There may be a reason I am up here on the side of this little mountain by the lake in the middle of the night commenting while the cat sleeps nearby.
Thank you for posting this.
Just because I've a non-nostalgic memory of hippie-dom, New England division, doesn't mean that I did, or do, play with bayonets. How you got from one to the other says more about your state of mind than my memory.
For extra credit: compare and contrast the 1970 Hippie with the 2010 slacker/stoner.
That spirit has not died, it has however changed greatly. The ideals of peace, togetherness and raising consciousness has not changed though.
Case and point: the immortality of The Legend John Lennon.
I stopped smoking joints, more than less, after the 60's because like lots of others, it made me paranoid. Smoking is not a big part of my hippie-ness, openness of spirt is.

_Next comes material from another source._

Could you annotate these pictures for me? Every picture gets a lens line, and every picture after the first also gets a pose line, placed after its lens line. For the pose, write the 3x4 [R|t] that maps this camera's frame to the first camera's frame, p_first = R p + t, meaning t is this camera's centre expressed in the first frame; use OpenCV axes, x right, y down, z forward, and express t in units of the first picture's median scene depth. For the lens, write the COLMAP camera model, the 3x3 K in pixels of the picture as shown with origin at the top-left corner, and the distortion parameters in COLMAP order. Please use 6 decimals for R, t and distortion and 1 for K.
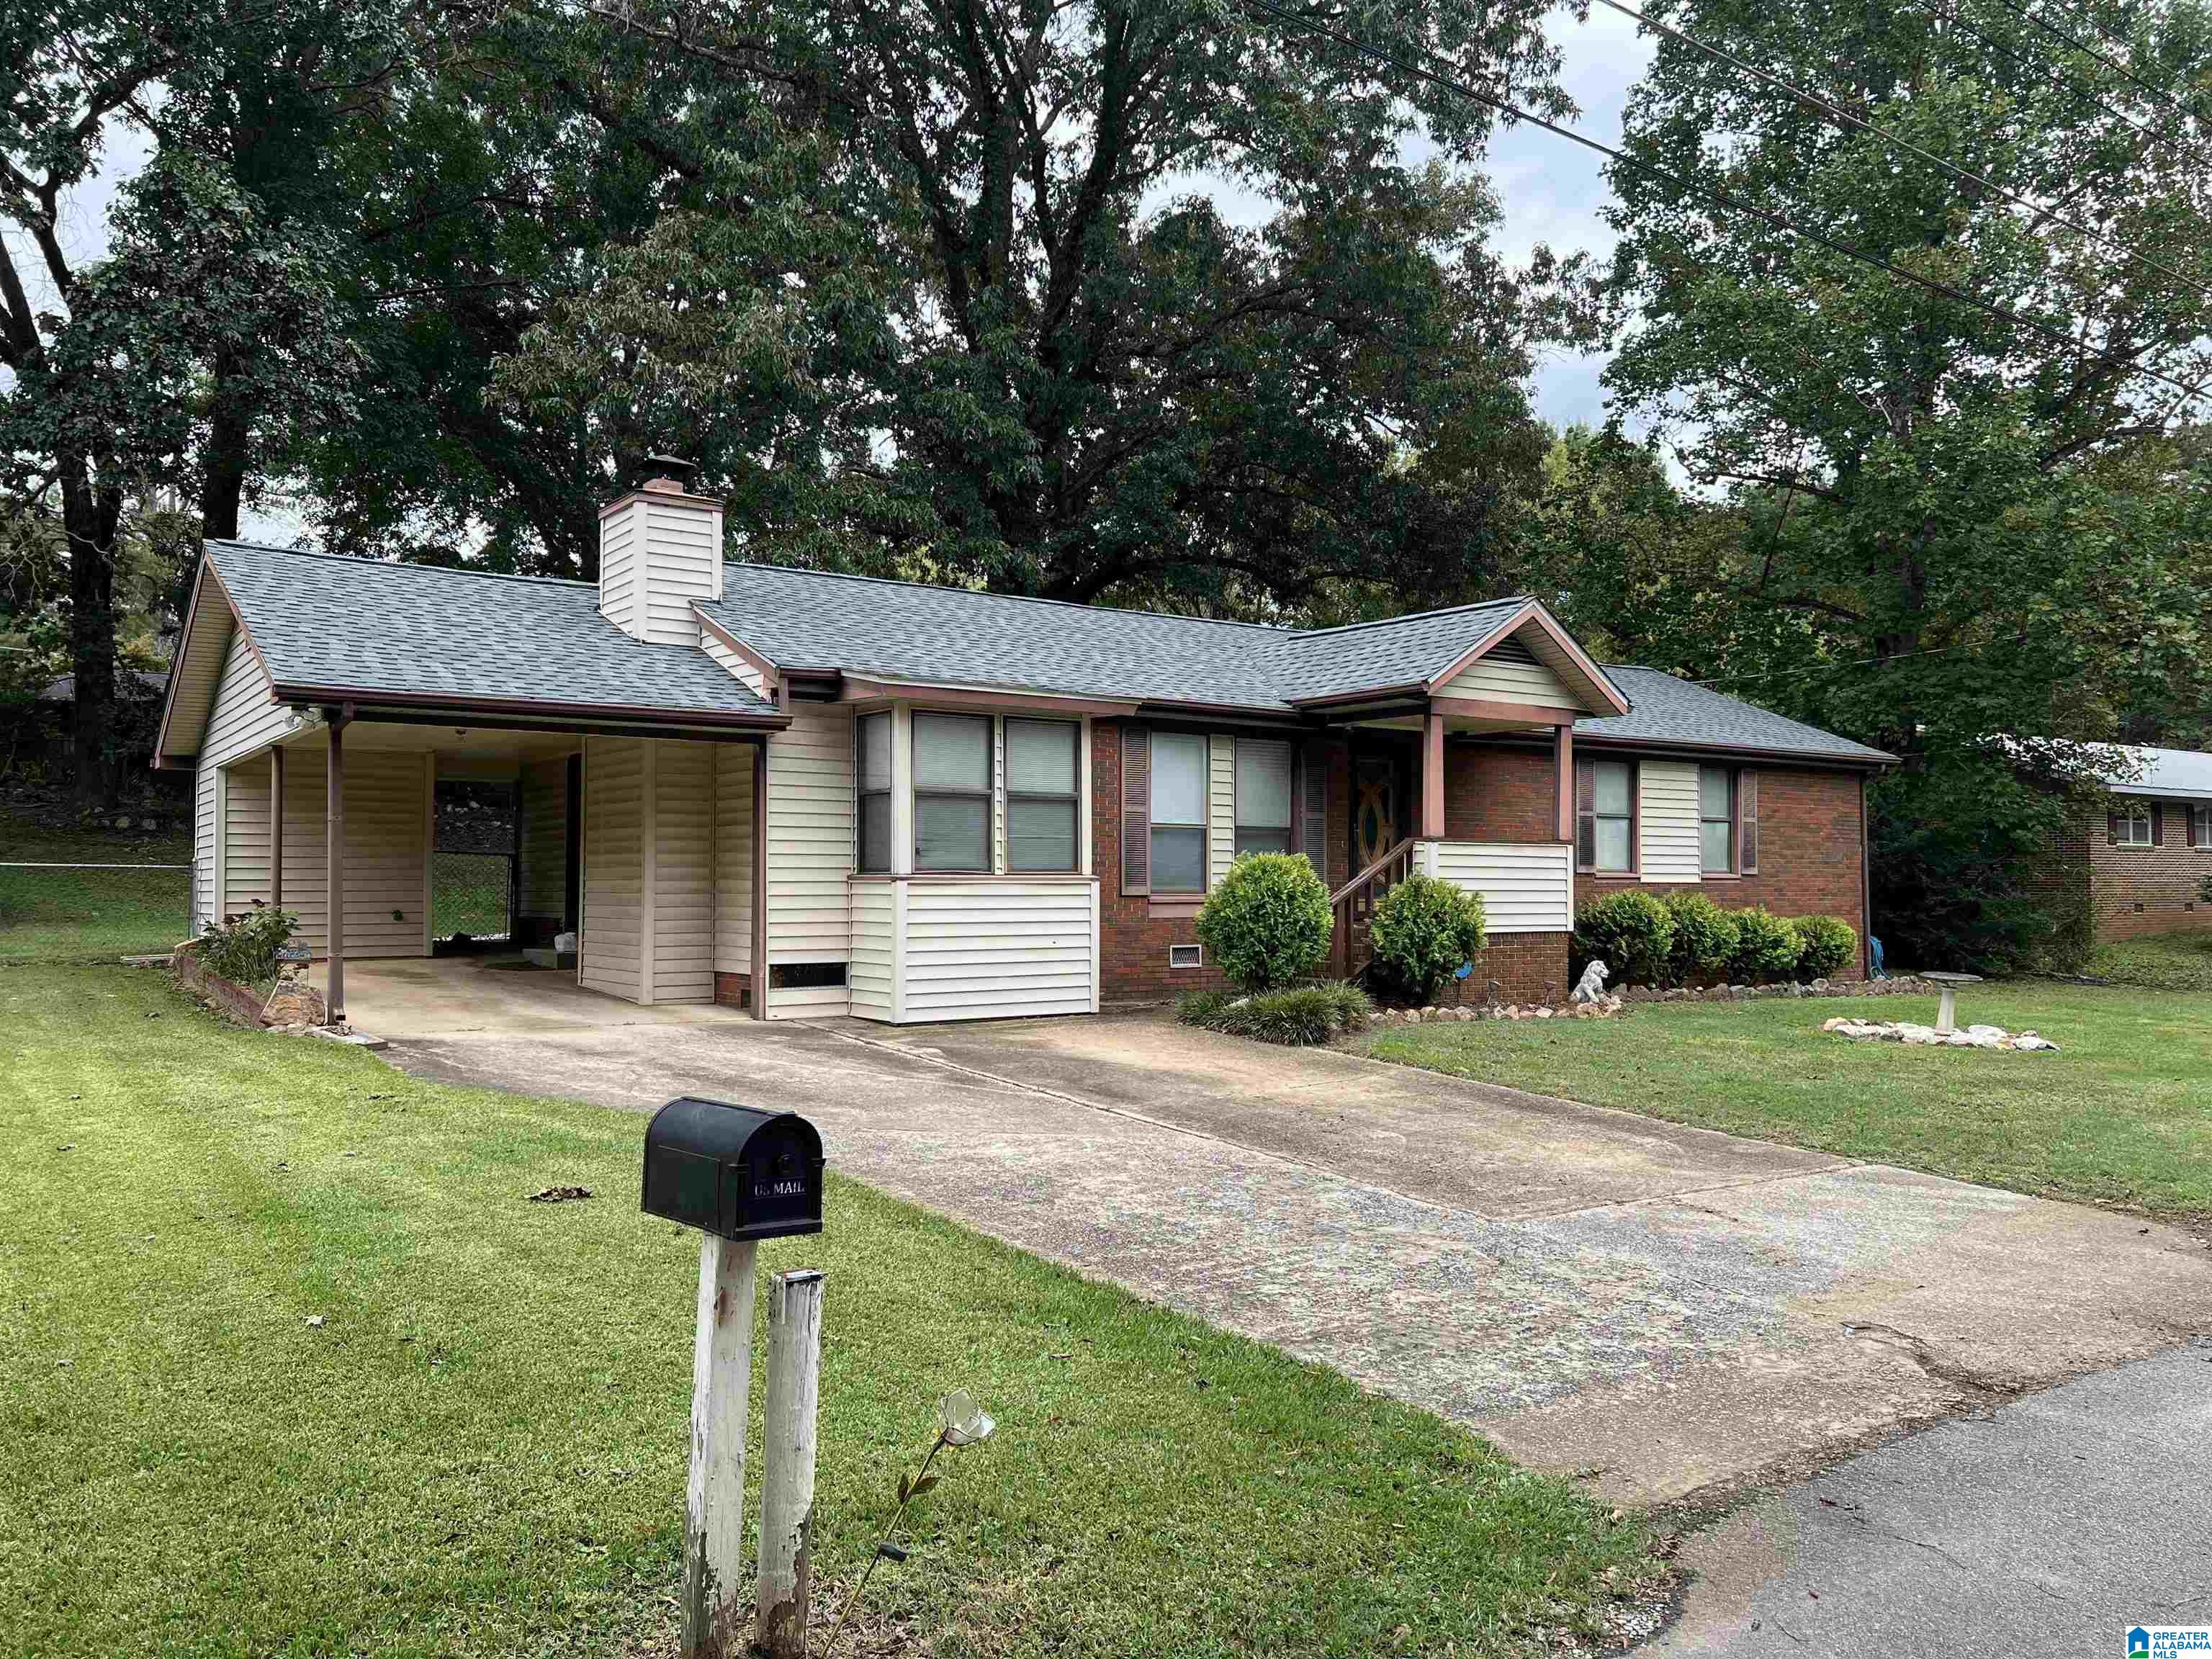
lens RADIAL K [[1658.6, 0, 1109.4], [0, 1658.6, 831.4], [0, 0, 1]] dist [0.062401, -0.071414]
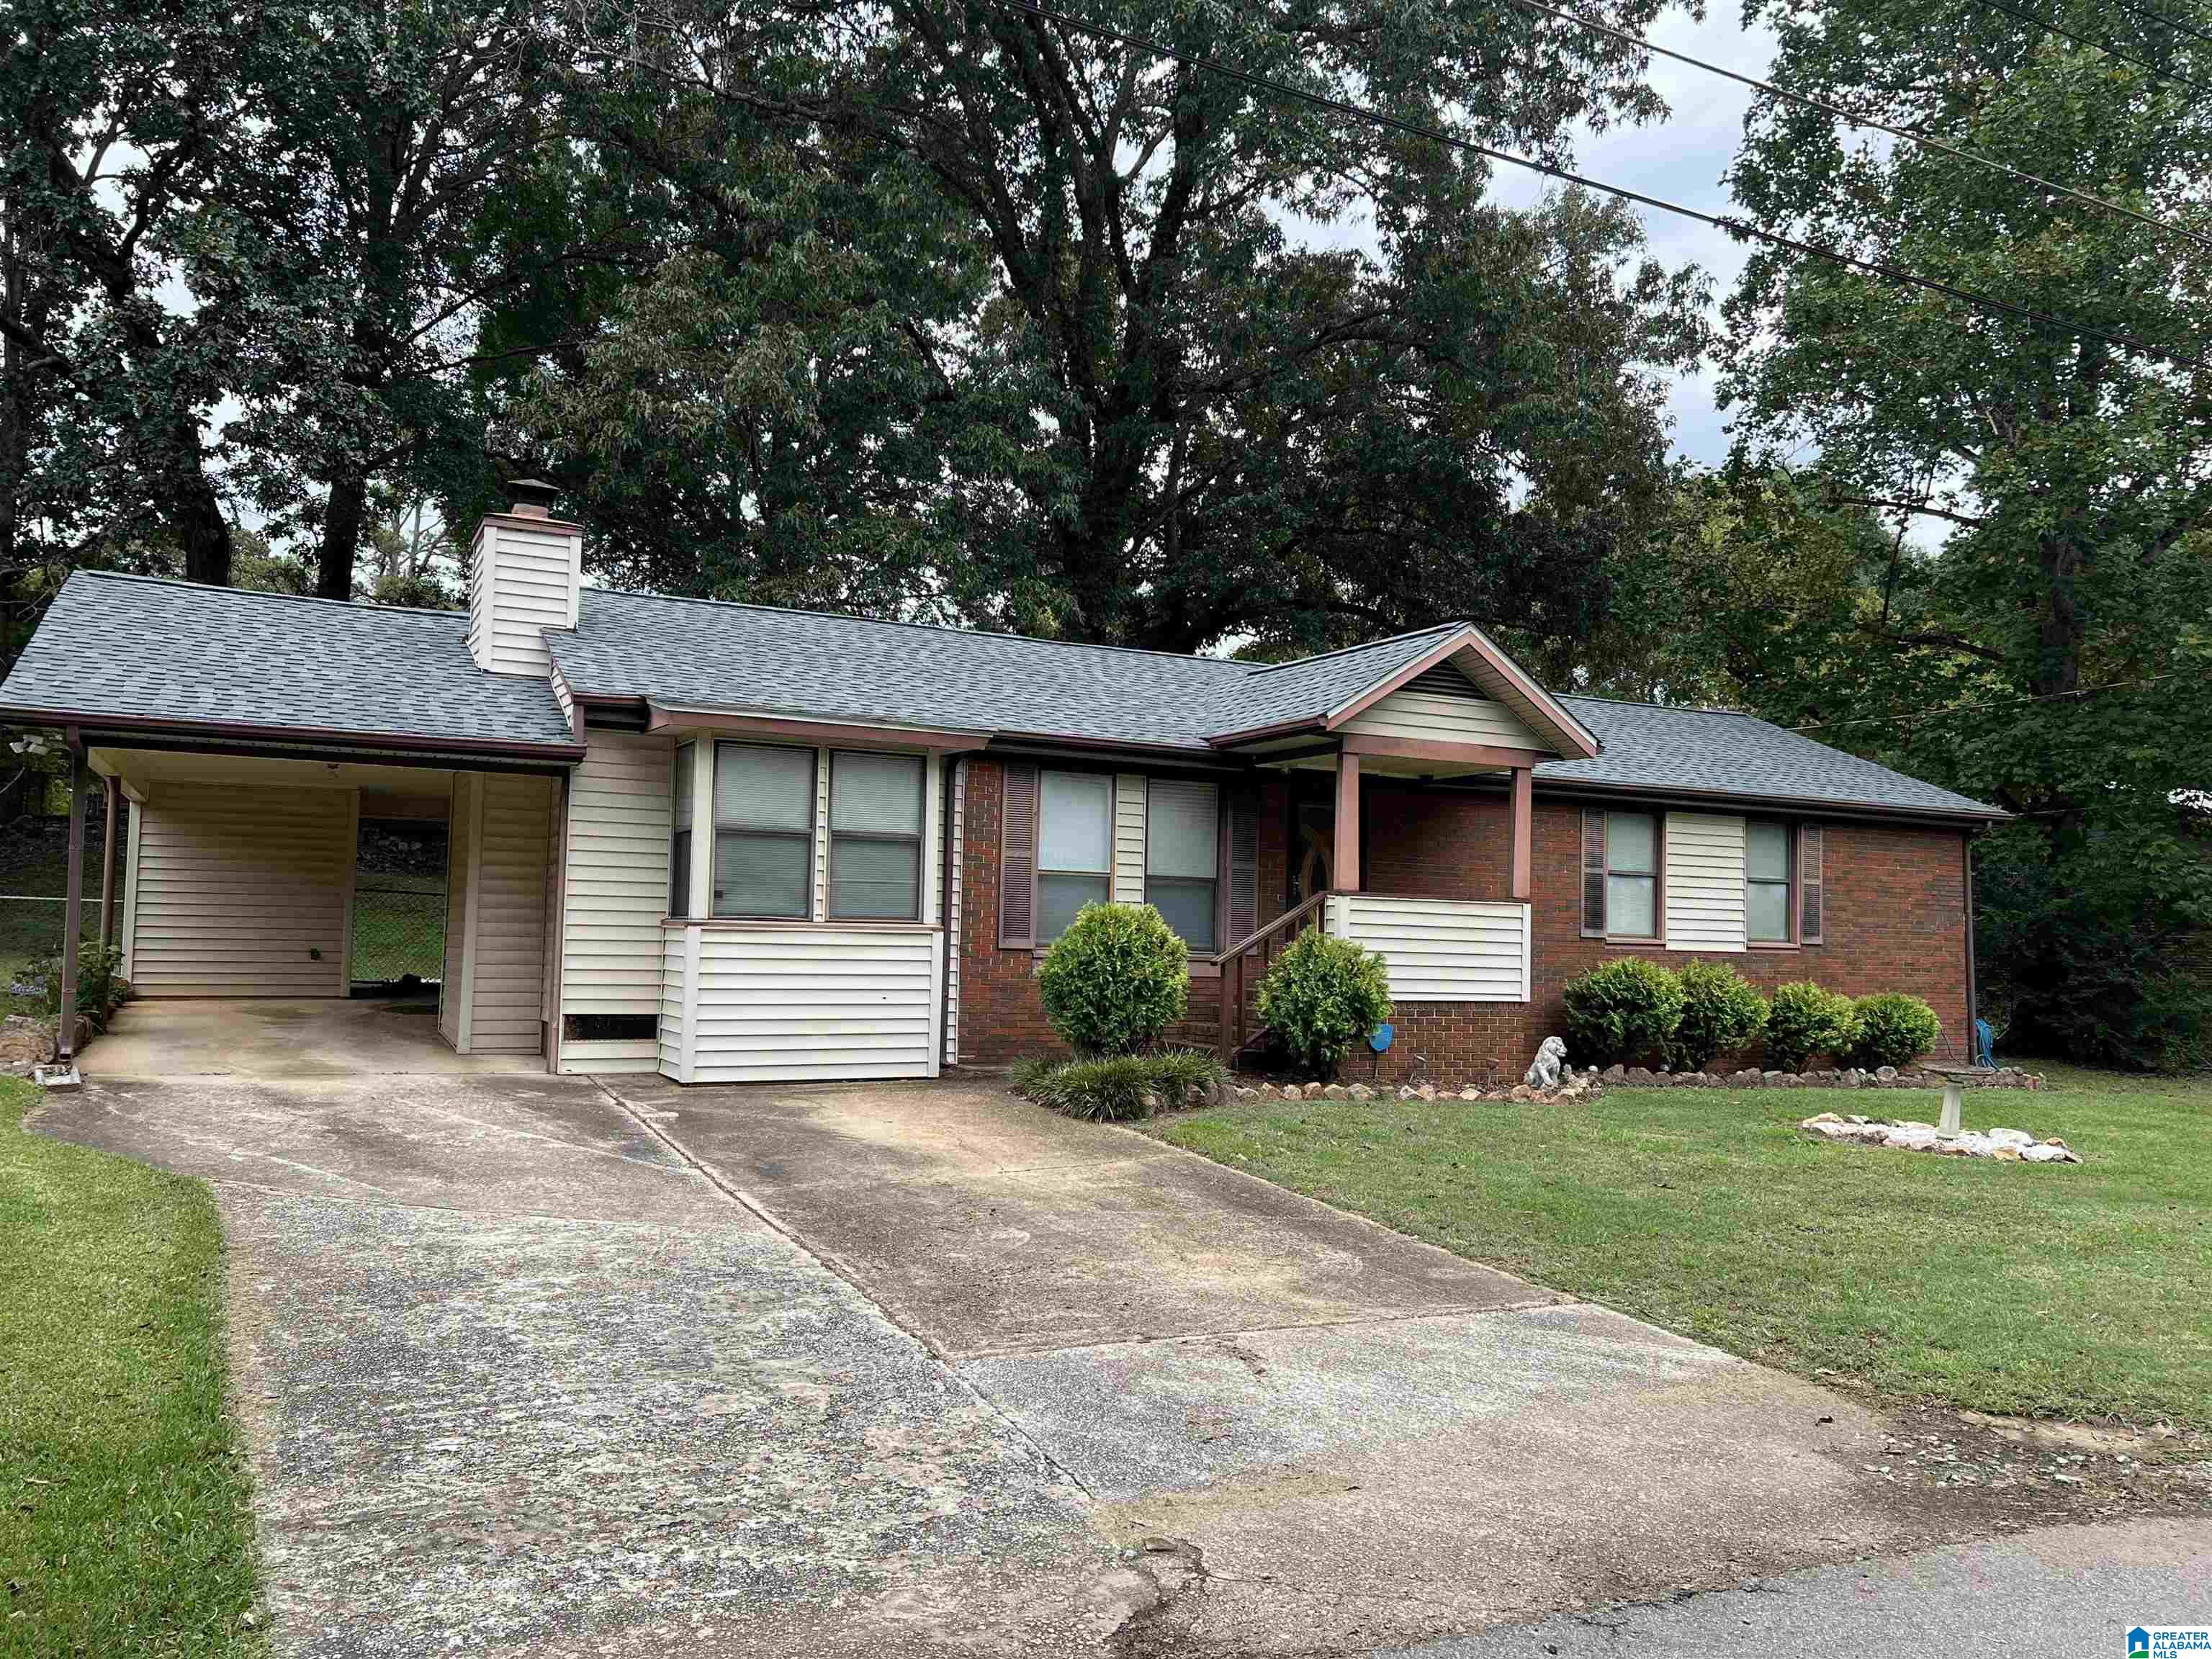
lens RADIAL K [[1658.6, 0, 1106.6], [0, 1658.6, 826.2], [0, 0, 1]] dist [0.062401, -0.071414]
pose [[0.988492, 0.010833, -0.150887, 0.200716], [-0.016841, 0.999113, -0.038598, 0.005444], [0.150335, 0.040695, 0.987797, 0.104130]]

I have frequently been confused by those who call our generation--selfish, and worse. We were extremely idealistic and most of us who made it thus far still are. But I HIGHLY recommend either the book or the article in NYBR by Tony Judt called, "Ill Fares the Land." He is dying of ALS as I write but in his first chapter he showed me for the first time, what we in the 60's did wrong. However he is writing for his kids and other youngsters about what was natural as breathing for us, what they don't understand. So he celebrates us an gives the best critque of what we did wrong. I am sure the article is online at New York Review of Books, and truly I finally saw the flaw, which is not the one we are usually accused of.
Growing up in the nice but conservation 50's, we who came of age in the 60's really did --in alll kinds of ways, many radically different depending on place ie: New York v. Haight Ashbury, vs. Weatherman, vs Black Pathers etc etc--we hippies were not uniform--we mostly did have excellent values and a lot of love and passion for social causes. If you were the type who hated the 50's even if you, which is me, now value that time of stability, and if the 60's led to an inner freedom and an outer freedome, I for one believe that I was formed by that time, forever. Really so. Rated Emma and for all here who won't read this, Deborah Young had another excellent piece on post-parental hippie-ness, which Lisa might remember. Rated and Pm'ing you Emma.
Musing on wonderful then, with a tear.